The hermetically sealed sensor can track everything from body motion to lung sounds by combining accelerometer and microphone functions.

A team of researchers at the Georgia Tech have detailed a new sensor for healthcare tasks, which uses microelectromechanical systems (MEMS) technology to combine the functions of an accelerometer and a contact microphone to monitor everything from bodily movements to lung sounds.

"Mechano-acoustic signals emanating from the heart and lungs contain valuable information about the cardiopulmonary system. Unobtrusive wearable sensors capable of monitoring these signals longitudinally can detect early pathological signatures and titrate care accordingly," the team explains of the project's goal. "Here, we present a wearable, hermetically-sealed high-precision vibration sensor that combines the characteristics of an accelerometer and a contact microphone to acquire wideband mechano-acoustic physiological signals, and enable simultaneous monitoring of multiple health factors associated with the cardiopulmonary system including heart and respiratory rate, heart sounds, lung sounds, and body motion and position of an individual."

"The encapsulated accelerometer contact microphone (ACM) utilizes nano-gap transducers to achieve extraordinary sensitivity in a wide bandwidth (DC-12 kHz) with high dynamic range. The sensors were used to obtain health factors of six control subjects with varying body mass index, and their feasibility in detection of weak mechano-acoustic signals such as pathological heart sounds and shallow breathing patterns is evaluated on patients with pre-existing conditions."

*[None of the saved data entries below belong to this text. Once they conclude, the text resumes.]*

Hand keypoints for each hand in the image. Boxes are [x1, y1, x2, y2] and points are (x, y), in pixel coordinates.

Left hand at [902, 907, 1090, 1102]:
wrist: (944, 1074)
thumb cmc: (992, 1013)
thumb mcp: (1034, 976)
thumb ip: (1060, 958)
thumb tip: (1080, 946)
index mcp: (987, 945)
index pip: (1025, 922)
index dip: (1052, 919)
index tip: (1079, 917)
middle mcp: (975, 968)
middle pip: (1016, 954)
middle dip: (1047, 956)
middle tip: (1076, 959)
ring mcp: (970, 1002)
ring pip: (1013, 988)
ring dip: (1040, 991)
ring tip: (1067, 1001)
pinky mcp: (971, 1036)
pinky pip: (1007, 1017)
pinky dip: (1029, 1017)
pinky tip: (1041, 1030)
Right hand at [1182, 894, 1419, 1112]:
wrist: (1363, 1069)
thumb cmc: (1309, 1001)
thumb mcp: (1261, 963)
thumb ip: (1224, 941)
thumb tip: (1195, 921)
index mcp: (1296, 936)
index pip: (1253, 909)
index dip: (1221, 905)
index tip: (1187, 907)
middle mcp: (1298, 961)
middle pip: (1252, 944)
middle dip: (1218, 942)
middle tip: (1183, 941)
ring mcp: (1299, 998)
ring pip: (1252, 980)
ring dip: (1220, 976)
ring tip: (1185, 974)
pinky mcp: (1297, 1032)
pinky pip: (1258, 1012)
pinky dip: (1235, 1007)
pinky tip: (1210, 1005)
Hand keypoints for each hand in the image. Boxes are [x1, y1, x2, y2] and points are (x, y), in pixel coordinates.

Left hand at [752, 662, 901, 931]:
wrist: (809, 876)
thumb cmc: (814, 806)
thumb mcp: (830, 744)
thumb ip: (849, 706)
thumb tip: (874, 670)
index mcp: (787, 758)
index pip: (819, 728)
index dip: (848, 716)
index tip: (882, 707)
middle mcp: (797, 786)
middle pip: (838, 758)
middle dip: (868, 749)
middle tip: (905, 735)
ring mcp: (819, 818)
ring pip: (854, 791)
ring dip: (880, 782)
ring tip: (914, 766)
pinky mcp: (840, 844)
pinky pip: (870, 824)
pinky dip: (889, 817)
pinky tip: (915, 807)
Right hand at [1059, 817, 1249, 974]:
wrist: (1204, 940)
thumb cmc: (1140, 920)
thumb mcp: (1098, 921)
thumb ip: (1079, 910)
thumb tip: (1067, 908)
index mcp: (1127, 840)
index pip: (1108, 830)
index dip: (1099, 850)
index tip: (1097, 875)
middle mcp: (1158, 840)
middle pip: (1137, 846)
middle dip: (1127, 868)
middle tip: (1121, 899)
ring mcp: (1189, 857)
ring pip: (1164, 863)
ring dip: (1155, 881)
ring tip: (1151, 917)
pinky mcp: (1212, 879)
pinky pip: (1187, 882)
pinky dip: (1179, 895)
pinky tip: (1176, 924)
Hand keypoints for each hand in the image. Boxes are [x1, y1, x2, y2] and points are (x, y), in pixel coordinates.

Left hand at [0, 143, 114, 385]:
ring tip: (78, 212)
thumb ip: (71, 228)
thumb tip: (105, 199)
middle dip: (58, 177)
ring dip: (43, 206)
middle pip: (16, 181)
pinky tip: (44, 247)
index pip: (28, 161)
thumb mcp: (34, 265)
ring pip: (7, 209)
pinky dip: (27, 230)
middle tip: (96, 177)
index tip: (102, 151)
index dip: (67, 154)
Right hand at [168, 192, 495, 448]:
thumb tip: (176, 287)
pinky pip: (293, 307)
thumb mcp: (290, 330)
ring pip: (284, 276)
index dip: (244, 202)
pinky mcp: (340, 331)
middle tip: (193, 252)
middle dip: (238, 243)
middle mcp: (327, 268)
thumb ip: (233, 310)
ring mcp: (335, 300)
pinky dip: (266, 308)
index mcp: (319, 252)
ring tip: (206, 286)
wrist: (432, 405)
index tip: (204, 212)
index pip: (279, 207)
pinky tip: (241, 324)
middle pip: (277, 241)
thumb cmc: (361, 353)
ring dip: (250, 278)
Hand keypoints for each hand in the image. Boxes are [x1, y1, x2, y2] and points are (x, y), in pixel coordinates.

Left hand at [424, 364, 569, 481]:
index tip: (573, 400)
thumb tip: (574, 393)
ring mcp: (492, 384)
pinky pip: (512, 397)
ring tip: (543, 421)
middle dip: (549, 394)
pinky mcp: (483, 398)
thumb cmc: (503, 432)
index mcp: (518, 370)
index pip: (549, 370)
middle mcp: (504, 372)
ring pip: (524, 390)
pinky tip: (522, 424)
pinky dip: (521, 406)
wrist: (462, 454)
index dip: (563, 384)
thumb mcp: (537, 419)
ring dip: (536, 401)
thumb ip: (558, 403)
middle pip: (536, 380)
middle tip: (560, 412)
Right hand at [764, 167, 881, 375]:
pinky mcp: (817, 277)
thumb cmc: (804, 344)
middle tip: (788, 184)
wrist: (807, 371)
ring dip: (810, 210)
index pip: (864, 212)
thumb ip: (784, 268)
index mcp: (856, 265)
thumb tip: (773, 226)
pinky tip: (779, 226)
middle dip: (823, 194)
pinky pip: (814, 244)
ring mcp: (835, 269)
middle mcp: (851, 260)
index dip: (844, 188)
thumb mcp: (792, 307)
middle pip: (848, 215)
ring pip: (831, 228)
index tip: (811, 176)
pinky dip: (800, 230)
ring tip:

"Right now, medicine looks to EKGs for information on the heart, but EKGs only measure electrical impulses," Professor Farrokh Ayazi told Electronic Design, which brought the project to our attention, in an interview. "The heart is a mechanical system with muscles pumping and valves opening and shutting, and it sends out a signature of sounds and motions, which an EKG does not detect. EKGs also say nothing about lung function."

The ACM itself is just 2mm² (around 0.08in²), and is produced in a two-layer design separated by a 270nm gap. After being hermetically sealed inside a vacuum cavity, the resulting sensor is high-bandwidth with low signal noise — and, the researchers found, more than capable of disregarding external noises from outside the body.

The team's work has been published in the journal Digital Medicine under open-access terms.